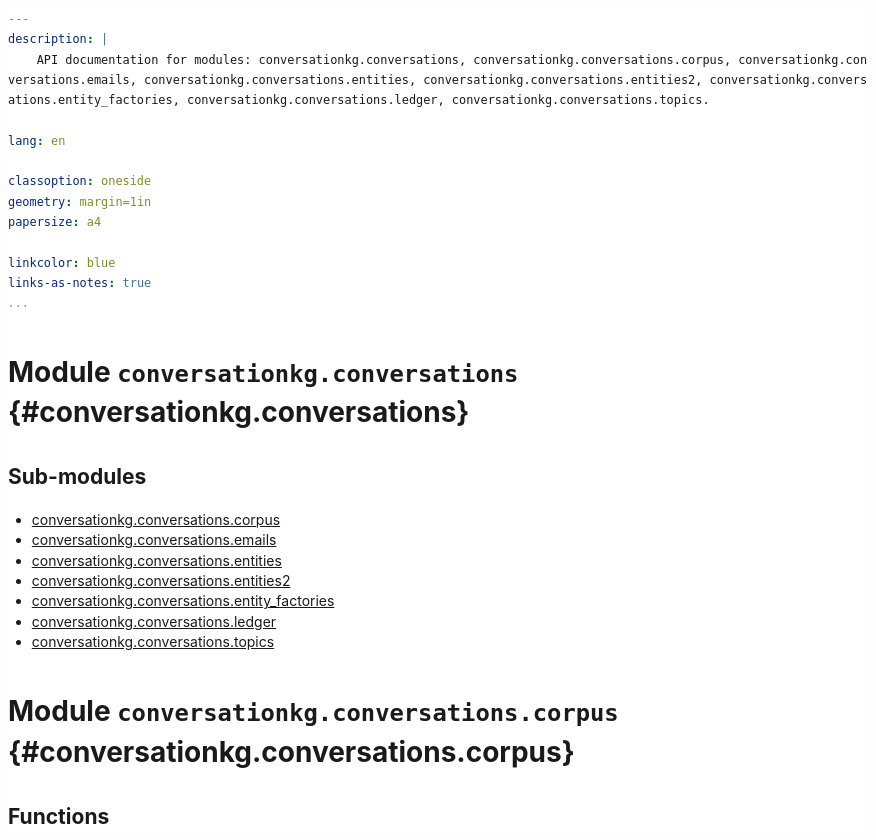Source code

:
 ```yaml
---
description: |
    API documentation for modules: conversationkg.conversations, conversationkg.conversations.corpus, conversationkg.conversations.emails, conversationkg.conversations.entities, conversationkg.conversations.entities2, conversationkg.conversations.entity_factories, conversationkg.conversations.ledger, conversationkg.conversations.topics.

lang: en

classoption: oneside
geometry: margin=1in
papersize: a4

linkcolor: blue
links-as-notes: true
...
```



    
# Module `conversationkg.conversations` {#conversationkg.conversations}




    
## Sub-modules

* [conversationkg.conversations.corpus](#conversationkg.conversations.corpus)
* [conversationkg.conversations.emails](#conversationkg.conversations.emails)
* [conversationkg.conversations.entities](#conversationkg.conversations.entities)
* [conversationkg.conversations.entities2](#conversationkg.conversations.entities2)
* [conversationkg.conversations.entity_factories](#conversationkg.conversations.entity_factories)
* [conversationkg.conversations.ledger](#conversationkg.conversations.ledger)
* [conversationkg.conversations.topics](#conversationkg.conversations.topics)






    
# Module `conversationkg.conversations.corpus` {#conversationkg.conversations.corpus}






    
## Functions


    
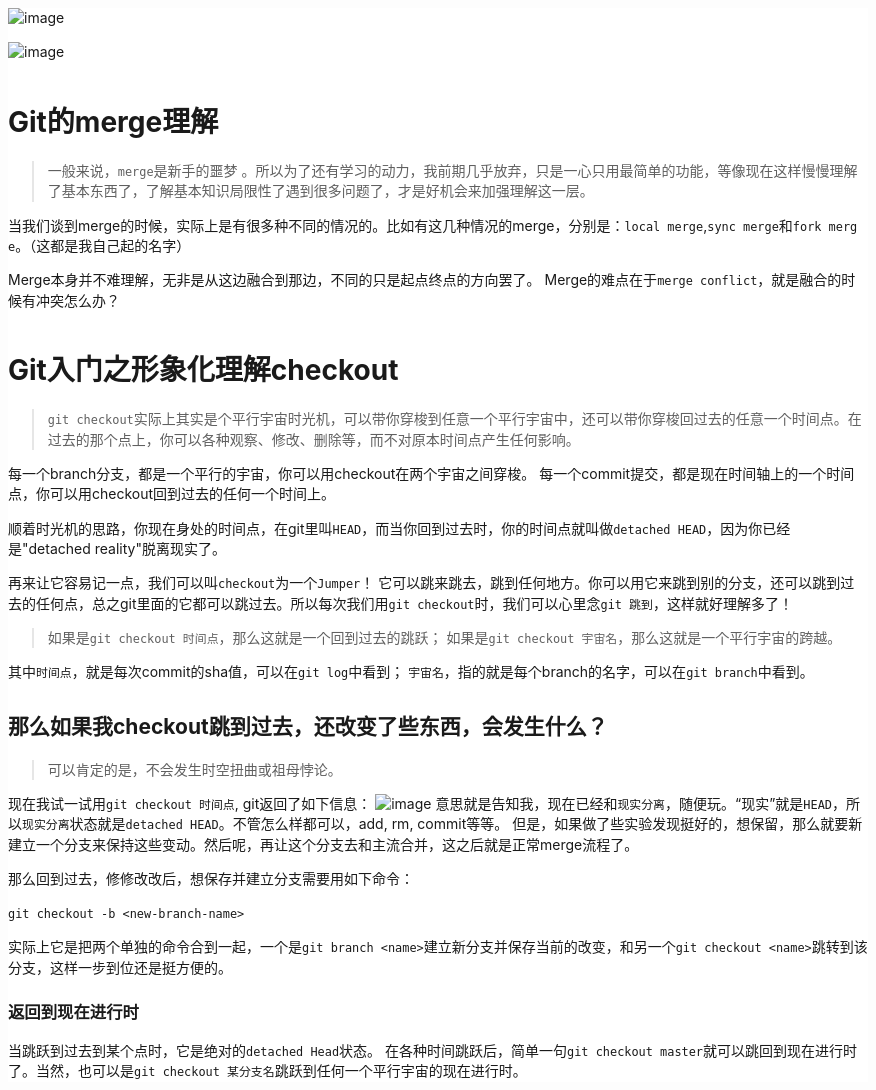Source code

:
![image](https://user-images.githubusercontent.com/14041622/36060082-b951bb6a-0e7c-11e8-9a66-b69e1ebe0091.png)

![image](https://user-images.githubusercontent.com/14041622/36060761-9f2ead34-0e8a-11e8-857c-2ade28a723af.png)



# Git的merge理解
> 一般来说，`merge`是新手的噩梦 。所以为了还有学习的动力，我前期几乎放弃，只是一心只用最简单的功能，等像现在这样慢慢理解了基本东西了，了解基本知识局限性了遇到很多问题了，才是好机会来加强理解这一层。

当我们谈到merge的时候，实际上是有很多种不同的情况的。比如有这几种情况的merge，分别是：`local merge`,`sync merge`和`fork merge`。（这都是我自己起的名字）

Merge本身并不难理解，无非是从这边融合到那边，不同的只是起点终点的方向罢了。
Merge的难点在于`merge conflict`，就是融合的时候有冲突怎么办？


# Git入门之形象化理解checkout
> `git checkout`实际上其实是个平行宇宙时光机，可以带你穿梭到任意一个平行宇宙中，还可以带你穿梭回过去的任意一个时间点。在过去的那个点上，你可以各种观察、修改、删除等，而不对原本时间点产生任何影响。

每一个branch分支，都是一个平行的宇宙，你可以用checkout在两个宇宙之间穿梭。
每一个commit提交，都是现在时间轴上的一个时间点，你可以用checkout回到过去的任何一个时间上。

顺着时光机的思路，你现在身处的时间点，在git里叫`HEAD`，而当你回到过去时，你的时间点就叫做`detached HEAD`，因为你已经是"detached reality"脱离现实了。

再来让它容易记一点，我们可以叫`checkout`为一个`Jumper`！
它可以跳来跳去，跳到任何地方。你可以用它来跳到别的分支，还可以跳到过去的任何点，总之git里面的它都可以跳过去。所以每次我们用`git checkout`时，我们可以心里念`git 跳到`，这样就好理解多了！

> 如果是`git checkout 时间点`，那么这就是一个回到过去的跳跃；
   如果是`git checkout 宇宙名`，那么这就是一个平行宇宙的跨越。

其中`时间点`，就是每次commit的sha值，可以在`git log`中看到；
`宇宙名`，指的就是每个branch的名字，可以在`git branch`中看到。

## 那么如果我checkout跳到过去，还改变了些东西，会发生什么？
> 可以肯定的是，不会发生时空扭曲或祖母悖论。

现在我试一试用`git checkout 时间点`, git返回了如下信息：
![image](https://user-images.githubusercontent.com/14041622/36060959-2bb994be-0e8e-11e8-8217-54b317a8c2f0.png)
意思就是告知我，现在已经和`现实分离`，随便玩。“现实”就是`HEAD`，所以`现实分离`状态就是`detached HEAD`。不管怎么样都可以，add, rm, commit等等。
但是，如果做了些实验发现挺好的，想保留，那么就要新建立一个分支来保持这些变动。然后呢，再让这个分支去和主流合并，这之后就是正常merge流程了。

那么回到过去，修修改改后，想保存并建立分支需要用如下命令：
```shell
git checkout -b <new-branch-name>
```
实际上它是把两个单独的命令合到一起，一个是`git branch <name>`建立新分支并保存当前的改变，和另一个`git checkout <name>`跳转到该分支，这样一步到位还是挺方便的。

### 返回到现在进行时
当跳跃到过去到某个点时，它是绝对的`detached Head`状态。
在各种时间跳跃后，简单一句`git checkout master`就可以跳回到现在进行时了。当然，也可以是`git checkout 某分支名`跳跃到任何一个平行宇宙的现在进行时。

_____

TASK INSTRUCTIONS -> Please tally the lines of the listing that include the string "name". The number is the whole answer.

ANSWER FOR THE TASK -> 2